Some power conditioners are rated in WATTS (PS Audio, Hydra, eg) and some are rated in VA (Equitech, eg).
To size a power conditioner rated in VA: add up all the equipment power ratings that are given in WATTS and double that value. Add the (2xwatts) to the total power rating of equipment given in VA. That's the size of the power conditioner in VA. Or in your case, 2x300+12=612VA. Pick the next size larger than 612 to be sure.
To size a power conditioner rated in WATTS: add up all the equipment power ratings that are given in WATTS. Add the watts to the total power rating of equipment given in VA. That's the size of the power conditioner in WATTS. Or, 300+12=312 Watts. A 300W unit will do it.
Also note that amps can have a power output greater than their nominal rating.

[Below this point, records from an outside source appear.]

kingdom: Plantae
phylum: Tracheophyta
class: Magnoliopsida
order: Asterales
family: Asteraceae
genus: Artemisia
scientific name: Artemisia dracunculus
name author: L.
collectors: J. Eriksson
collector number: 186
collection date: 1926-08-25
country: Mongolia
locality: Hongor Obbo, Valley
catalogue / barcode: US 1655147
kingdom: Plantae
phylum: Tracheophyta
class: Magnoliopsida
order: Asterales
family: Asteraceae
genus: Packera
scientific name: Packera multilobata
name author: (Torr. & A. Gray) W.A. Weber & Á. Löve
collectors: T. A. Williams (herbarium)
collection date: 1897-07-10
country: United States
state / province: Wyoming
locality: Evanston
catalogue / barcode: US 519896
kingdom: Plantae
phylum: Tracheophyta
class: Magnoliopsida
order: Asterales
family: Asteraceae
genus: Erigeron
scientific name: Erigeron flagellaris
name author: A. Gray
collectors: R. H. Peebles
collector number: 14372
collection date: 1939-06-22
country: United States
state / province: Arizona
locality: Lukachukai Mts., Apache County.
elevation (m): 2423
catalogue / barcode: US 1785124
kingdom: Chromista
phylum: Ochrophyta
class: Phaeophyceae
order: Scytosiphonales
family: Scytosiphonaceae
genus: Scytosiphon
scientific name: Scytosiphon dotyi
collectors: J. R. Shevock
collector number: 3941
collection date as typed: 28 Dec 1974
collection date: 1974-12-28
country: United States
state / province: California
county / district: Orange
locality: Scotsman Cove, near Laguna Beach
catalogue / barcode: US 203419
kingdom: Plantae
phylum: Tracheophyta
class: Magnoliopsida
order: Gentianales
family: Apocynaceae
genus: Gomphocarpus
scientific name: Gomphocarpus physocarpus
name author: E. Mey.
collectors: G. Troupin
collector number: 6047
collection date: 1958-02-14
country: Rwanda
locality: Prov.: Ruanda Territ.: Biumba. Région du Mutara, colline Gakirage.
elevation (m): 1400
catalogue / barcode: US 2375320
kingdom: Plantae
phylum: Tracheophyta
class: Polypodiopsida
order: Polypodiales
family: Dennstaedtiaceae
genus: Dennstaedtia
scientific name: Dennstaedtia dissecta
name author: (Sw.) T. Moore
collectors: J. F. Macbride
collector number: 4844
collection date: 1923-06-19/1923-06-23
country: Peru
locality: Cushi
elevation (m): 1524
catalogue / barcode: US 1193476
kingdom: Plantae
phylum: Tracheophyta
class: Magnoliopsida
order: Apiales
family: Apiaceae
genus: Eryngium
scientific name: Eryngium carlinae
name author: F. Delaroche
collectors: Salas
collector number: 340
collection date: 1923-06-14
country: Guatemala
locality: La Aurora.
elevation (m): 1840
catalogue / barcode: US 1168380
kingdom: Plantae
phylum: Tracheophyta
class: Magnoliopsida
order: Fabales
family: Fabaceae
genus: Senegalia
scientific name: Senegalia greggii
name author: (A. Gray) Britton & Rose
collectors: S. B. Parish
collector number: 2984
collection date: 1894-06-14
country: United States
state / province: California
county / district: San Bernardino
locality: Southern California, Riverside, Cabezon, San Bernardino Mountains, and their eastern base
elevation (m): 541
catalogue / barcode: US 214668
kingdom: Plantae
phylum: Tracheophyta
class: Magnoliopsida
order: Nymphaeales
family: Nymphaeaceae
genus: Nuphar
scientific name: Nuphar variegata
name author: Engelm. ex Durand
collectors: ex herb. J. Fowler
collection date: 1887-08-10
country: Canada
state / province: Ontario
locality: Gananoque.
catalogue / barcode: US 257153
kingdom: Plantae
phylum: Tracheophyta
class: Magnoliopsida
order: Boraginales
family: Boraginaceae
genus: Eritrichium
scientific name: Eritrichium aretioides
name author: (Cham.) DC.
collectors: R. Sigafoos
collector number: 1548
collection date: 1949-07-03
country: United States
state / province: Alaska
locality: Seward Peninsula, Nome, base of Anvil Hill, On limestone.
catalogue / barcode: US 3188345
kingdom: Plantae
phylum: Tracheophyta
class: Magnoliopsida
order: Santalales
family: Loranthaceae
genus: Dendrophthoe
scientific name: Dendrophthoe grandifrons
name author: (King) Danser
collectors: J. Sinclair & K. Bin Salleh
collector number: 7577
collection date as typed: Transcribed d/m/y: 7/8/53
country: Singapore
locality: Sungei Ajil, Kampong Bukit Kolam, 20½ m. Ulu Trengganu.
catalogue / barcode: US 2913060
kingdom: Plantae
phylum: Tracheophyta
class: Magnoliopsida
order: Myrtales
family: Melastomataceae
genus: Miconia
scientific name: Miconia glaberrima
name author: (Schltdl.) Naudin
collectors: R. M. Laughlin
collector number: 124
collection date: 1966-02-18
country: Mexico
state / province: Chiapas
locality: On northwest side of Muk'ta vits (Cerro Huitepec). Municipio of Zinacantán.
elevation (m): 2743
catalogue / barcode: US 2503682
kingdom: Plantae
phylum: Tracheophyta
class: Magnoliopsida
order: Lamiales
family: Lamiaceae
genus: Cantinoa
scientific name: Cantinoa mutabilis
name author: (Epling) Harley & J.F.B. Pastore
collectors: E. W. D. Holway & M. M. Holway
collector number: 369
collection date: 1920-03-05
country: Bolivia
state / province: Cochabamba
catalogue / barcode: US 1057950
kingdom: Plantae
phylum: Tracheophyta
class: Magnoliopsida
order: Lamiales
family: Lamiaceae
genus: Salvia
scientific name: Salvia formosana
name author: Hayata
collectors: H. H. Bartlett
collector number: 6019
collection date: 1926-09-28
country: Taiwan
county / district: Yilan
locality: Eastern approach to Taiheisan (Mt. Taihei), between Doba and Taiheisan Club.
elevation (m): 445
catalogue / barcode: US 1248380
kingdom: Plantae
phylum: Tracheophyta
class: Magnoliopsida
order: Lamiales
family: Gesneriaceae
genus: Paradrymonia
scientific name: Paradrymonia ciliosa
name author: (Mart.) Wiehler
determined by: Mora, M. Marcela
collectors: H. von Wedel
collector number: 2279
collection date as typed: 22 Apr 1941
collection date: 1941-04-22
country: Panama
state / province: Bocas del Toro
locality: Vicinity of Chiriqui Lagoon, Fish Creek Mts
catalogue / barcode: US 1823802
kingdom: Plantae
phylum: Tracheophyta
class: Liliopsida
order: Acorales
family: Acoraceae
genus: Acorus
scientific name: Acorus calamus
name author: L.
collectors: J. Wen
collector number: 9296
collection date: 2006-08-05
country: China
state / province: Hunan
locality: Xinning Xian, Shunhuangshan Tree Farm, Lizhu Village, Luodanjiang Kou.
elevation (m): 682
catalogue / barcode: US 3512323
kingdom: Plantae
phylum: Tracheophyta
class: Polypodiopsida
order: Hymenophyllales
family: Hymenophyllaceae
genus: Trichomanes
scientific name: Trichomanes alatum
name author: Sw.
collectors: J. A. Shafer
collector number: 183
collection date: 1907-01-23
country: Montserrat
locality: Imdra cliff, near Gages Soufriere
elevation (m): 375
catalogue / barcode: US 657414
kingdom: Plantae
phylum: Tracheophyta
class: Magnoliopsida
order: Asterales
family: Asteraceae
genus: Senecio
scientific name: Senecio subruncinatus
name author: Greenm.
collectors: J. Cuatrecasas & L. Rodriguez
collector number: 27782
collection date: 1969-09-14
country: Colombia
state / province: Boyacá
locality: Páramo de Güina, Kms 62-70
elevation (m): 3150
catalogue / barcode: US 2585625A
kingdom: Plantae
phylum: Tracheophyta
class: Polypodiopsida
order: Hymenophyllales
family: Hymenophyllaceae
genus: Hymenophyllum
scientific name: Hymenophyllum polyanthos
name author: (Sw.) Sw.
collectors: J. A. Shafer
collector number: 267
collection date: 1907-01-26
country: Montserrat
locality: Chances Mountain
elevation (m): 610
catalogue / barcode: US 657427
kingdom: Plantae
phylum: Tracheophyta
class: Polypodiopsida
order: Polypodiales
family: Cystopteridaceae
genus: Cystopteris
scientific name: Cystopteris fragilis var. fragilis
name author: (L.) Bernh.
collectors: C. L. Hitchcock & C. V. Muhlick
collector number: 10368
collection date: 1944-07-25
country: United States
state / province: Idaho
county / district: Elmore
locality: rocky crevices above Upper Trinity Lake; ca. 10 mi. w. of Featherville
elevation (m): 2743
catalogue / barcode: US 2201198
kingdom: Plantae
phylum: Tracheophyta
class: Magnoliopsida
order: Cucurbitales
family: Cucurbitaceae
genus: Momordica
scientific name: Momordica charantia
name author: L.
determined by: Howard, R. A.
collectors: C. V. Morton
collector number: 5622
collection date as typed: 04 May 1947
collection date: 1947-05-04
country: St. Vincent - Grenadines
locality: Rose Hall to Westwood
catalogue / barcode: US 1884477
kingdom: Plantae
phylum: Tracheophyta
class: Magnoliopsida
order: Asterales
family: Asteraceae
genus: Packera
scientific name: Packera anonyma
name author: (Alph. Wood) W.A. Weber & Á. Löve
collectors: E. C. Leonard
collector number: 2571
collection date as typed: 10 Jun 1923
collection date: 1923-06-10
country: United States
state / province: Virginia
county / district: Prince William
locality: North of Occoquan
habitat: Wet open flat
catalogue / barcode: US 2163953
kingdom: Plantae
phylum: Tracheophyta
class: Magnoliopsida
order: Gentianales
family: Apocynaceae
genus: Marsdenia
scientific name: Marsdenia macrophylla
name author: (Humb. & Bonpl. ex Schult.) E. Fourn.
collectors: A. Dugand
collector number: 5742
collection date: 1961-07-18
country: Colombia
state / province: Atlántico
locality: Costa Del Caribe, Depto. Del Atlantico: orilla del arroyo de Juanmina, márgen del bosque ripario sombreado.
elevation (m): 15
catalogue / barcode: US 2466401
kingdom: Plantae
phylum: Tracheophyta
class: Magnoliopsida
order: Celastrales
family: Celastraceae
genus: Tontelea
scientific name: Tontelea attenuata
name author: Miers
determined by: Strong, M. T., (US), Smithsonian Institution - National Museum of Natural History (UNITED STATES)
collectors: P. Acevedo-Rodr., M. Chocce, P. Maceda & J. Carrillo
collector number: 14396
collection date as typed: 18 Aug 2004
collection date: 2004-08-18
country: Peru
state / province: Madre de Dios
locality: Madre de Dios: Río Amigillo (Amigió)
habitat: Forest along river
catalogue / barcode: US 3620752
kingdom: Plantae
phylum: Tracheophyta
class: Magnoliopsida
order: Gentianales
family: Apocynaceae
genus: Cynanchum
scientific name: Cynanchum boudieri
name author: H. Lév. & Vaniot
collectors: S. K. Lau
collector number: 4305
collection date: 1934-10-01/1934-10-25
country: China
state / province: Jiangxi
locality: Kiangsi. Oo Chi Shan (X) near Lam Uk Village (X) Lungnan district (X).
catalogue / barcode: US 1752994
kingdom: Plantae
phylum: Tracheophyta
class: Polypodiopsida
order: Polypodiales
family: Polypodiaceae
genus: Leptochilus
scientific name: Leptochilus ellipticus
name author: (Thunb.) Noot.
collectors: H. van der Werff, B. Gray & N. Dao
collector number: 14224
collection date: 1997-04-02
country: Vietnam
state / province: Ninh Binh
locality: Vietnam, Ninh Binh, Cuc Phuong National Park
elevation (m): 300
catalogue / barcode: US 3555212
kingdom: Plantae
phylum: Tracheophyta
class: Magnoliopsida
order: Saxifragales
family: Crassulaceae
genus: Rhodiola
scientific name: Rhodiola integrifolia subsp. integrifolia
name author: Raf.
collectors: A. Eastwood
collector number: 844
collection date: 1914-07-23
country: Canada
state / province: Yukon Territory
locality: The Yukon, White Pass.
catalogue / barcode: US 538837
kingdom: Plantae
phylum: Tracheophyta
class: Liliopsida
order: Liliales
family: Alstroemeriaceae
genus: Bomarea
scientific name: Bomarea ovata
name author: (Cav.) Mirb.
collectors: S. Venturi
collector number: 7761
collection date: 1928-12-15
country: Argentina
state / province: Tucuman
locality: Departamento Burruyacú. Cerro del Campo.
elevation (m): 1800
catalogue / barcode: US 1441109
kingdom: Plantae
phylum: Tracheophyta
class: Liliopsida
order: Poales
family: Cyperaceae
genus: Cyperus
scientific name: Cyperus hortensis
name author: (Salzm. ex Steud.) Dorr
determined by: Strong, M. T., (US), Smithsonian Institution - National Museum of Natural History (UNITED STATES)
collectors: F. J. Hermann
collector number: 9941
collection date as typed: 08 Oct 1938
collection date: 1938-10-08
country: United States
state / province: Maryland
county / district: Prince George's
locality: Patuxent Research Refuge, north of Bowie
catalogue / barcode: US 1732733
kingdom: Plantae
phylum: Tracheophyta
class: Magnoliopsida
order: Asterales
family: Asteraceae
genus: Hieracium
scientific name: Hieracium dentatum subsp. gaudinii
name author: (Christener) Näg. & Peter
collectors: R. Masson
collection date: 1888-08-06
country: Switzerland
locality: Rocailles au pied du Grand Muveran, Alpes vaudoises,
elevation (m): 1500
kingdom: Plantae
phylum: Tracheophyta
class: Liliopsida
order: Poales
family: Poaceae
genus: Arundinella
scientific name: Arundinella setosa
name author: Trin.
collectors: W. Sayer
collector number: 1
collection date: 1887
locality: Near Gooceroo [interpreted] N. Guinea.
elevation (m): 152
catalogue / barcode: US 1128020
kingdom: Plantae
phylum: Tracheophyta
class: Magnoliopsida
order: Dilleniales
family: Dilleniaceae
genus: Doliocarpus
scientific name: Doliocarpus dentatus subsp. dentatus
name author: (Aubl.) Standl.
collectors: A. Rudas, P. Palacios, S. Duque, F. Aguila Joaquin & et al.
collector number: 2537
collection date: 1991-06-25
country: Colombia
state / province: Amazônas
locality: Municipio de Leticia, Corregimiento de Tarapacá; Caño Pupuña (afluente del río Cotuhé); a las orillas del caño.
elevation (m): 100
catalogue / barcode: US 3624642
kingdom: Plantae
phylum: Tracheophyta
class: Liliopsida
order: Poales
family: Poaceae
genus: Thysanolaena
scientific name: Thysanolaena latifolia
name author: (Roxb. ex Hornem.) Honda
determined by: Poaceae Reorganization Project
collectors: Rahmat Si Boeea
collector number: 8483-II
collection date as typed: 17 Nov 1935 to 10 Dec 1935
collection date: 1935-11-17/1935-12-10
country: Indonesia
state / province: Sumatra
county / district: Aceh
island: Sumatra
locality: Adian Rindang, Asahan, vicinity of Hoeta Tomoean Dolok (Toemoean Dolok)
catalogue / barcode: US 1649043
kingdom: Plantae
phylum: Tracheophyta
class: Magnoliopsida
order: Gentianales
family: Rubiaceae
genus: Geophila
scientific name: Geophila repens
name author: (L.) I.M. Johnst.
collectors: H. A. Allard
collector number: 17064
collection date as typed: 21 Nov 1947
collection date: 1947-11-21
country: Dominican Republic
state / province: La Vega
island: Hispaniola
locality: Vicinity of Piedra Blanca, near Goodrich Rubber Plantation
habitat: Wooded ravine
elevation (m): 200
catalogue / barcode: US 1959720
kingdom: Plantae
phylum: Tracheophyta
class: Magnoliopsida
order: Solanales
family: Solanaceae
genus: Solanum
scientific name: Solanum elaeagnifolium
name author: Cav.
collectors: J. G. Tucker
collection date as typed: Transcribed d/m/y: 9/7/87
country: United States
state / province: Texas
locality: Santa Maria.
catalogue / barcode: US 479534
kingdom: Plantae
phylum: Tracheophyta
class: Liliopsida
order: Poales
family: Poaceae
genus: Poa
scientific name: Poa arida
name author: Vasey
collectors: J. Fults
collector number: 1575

Check the owners manual and see what's the maximum power draw/rating that the amp has. For example, if your amp is 300W into 8 ohms and 400 Watts into 4 ohms, then use 400 watts.
Best-bet-can-never-go-wrong: size your power conditioner for the wall power standard of 15 amps/120volt or 1800VA.
I understand the difference between true power and apparent power but I never knew about the difference in ratings from power conditioners rated in VA to those in watts.
GS, if you double the watts to get the approriate VA, why don't you halve the VA to get the appropriate watts. With 12VA or 12 watts it doesn't really matter that much but if the numbers were bigger it would. Using your math I would choose a 500 watt conditioner for a 500VA load when it looks like a 250 watt unit would suffice.